Is that a Sealtest Butter ration card we see above the window? I understand that butter was rationed in 1943 - not that I am old enough to know.
[It's not a ration card, but it does show the "consumer point value" of a pound of butter. - Dave]
Gas Motor/Generator and Electric motor on the rear axle. Just like a train locomotive. The giveaway is the wood roof (canvas outside) The Divco Twin while still having a trolley/street car cab, also had a metal roof. Based on personal experience driving a Divco with a stand-up clutch/brake system, the Walker Electric was likely much easier to master. Not that the Divco was hard, you just had to get you head around balancing and driving with one foot and very different throttle/gas pedal.

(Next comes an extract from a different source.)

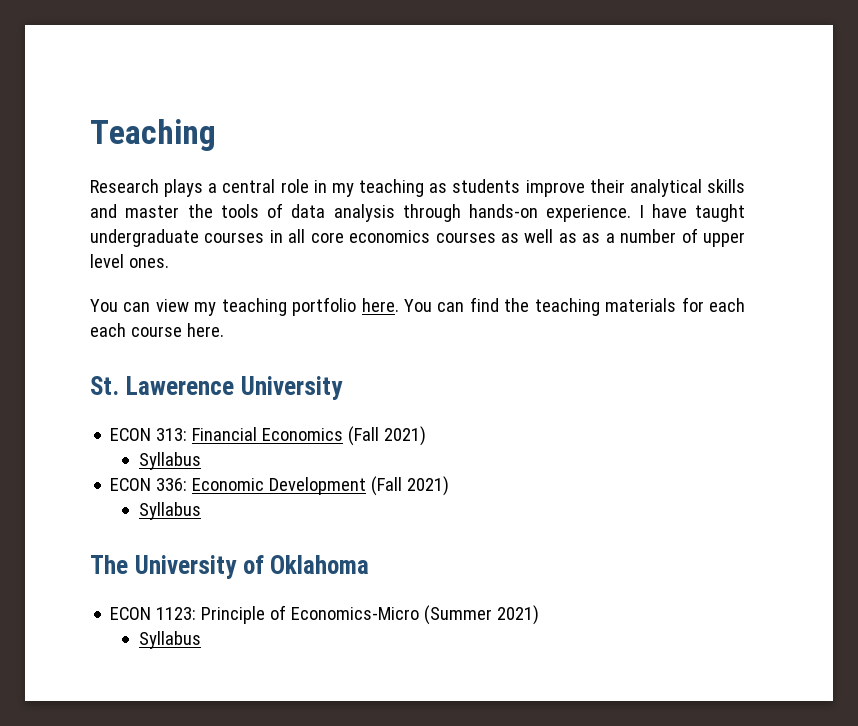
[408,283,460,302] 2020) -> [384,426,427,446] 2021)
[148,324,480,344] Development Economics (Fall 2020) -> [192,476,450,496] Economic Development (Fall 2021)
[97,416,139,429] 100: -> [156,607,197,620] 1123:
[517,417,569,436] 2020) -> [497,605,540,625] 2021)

[The van Mrs. Joyce is driving would seem to be purely electric -- there's no radiator grille. - Dave]
This looks like a Walker electric truck.
That vehicle is to ergonomics what Picasso's "The Weeping Woman" is to beauty.
That plaque over your head is unambiguous, if my old eyes are reading it correctly:
It looks like she is driving a back porch around the neighborhood.
I'd hate to be in one of those during a collision.